## SOURCE EXTRACT:
****************************************

It’s about Jimmy Barnes and his life from leaving Adelaide in the early 70s with Cold Chisel and his solo career.
“Working Class Boy” is the book the covers his childhood in Scotland, the trip to Australia and growing up in a broken and violent home. This one was a tough and uneasy read because of the stories he told.
Chisel like all bands of that era started off as a cover band. They introduced originals for one gig and the audience was disappointed. Back to covers they went.
Jimmy Barnes left the band early on to fill the Fraternity vocal spot left vacant by Bon Scott joining AC/DC.
But it didn’t last long and he was back with Cold Chisel albeit a more focused singer courtesy of the tutelage given to him by Fraternity bassist Bruce Howe who was the taskmaster in that band and he wanted the singer to sound a certain way. Barnsey reckons that Howe also assisted in Bon’s singing prowess.
Like all bands of the era they gig and get crowds and they get managers who promise things and deliver nothing and they kept changing them with the hope that one of em would push the band with the labels.
And a post party gathering at a posh apartment involving sex and drugs which Don Walker attended, ending up being the event that sealed the deal for them in relation to management.
Rod Willis was at the party and he was bemoaning the lack of great managers in the Australian business. Walker was listening and after watching the band play live, Willis became their manager for 32 years.
And in Willis, main songwriter Walker had an ally when it came to implementing new music into their sets. So they started rehearsing.
And all of this is up to 1976.
They got their deal in September 1977. And got a crash course in copyright. There are two copyrights for each song.

****************************************

## WRITTEN INSTRUCTION 1:
Copy out the entire passage about Jimmy Barnes and Cold Chisel word for word.
The listing that follows is unrelated to the passage about Jimmy Barnes.

## DATA SHOWN:
****************************************

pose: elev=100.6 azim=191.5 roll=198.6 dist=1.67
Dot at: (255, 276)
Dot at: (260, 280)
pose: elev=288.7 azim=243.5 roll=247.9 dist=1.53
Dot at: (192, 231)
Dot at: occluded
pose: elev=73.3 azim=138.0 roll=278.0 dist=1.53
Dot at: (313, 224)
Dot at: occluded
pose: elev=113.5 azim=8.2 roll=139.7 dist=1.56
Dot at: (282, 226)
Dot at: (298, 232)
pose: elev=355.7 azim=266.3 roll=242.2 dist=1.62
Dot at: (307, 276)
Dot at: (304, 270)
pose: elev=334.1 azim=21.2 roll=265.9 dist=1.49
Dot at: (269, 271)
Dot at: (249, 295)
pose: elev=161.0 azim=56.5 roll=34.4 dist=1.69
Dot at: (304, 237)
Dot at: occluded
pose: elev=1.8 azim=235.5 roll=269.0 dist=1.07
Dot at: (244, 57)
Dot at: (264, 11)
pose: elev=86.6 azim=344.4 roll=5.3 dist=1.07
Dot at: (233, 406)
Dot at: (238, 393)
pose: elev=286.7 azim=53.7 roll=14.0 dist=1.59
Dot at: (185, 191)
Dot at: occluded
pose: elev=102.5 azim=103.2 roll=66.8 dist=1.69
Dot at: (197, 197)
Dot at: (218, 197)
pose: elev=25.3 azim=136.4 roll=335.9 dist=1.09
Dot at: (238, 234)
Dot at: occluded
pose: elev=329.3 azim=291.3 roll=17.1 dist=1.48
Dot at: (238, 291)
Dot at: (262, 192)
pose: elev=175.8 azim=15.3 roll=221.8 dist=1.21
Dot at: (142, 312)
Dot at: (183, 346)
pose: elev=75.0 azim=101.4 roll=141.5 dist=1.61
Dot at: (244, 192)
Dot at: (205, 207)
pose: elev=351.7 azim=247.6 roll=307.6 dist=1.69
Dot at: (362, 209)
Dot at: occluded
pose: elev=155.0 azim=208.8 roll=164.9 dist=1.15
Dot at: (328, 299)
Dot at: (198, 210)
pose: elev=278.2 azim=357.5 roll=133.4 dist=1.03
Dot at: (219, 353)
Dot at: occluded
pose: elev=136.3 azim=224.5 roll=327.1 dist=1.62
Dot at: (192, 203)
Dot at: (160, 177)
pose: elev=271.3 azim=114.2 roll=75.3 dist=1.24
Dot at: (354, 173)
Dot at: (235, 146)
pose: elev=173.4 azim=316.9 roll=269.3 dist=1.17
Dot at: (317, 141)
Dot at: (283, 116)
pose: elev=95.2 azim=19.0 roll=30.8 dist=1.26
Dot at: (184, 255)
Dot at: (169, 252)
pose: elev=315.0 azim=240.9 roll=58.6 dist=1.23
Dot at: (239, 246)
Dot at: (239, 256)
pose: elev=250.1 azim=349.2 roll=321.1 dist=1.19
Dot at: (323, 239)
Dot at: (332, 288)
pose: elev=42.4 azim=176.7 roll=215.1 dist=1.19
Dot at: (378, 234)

****************************************

## WRITTEN INSTRUCTION 2:
Rewrite the part of the listing that runs from its first line through the line containing "Dot at: (264, 11)", both included, as a numbered list, leaving out any blank lines.

## FULL SOLUTION 1:
It’s about Jimmy Barnes and his life from leaving Adelaide in the early 70s with Cold Chisel and his solo career.
“Working Class Boy” is the book the covers his childhood in Scotland, the trip to Australia and growing up in a broken and violent home. This one was a tough and uneasy read because of the stories he told.
Chisel like all bands of that era started off as a cover band. They introduced originals for one gig and the audience was disappointed. Back to covers they went.
Jimmy Barnes left the band early on to fill the Fraternity vocal spot left vacant by Bon Scott joining AC/DC.
But it didn’t last long and he was back with Cold Chisel albeit a more focused singer courtesy of the tutelage given to him by Fraternity bassist Bruce Howe who was the taskmaster in that band and he wanted the singer to sound a certain way. Barnsey reckons that Howe also assisted in Bon’s singing prowess.
Like all bands of the era they gig and get crowds and they get managers who promise things and deliver nothing and they kept changing them with the hope that one of em would push the band with the labels.
And a post party gathering at a posh apartment involving sex and drugs which Don Walker attended, ending up being the event that sealed the deal for them in relation to management.
Rod Willis was at the party and he was bemoaning the lack of great managers in the Australian business. Walker was listening and after watching the band play live, Willis became their manager for 32 years.
And in Willis, main songwriter Walker had an ally when it came to implementing new music into their sets. So they started rehearsing.
And all of this is up to 1976.
They got their deal in September 1977. And got a crash course in copyright. There are two copyrights for each song.

## FULL SOLUTION 2:
1. pose: elev=100.6 azim=191.5 roll=198.6 dist=1.67
2. Dot at: (255, 276)
3. Dot at: (260, 280)
4. pose: elev=288.7 azim=243.5 roll=247.9 dist=1.53
5. Dot at: (192, 231)
6. Dot at: occluded
7. pose: elev=73.3 azim=138.0 roll=278.0 dist=1.53
8. Dot at: (313, 224)
9. Dot at: occluded
10. pose: elev=113.5 azim=8.2 roll=139.7 dist=1.56
11. Dot at: (282, 226)
12. Dot at: (298, 232)
13. pose: elev=355.7 azim=266.3 roll=242.2 dist=1.62
14. Dot at: (307, 276)
15. Dot at: (304, 270)
16. pose: elev=334.1 azim=21.2 roll=265.9 dist=1.49
17. Dot at: (269, 271)
18. Dot at: (249, 295)
19. pose: elev=161.0 azim=56.5 roll=34.4 dist=1.69
20. Dot at: (304, 237)
21. Dot at: occluded
22. pose: elev=1.8 azim=235.5 roll=269.0 dist=1.07
23. Dot at: (244, 57)
24. Dot at: (264, 11)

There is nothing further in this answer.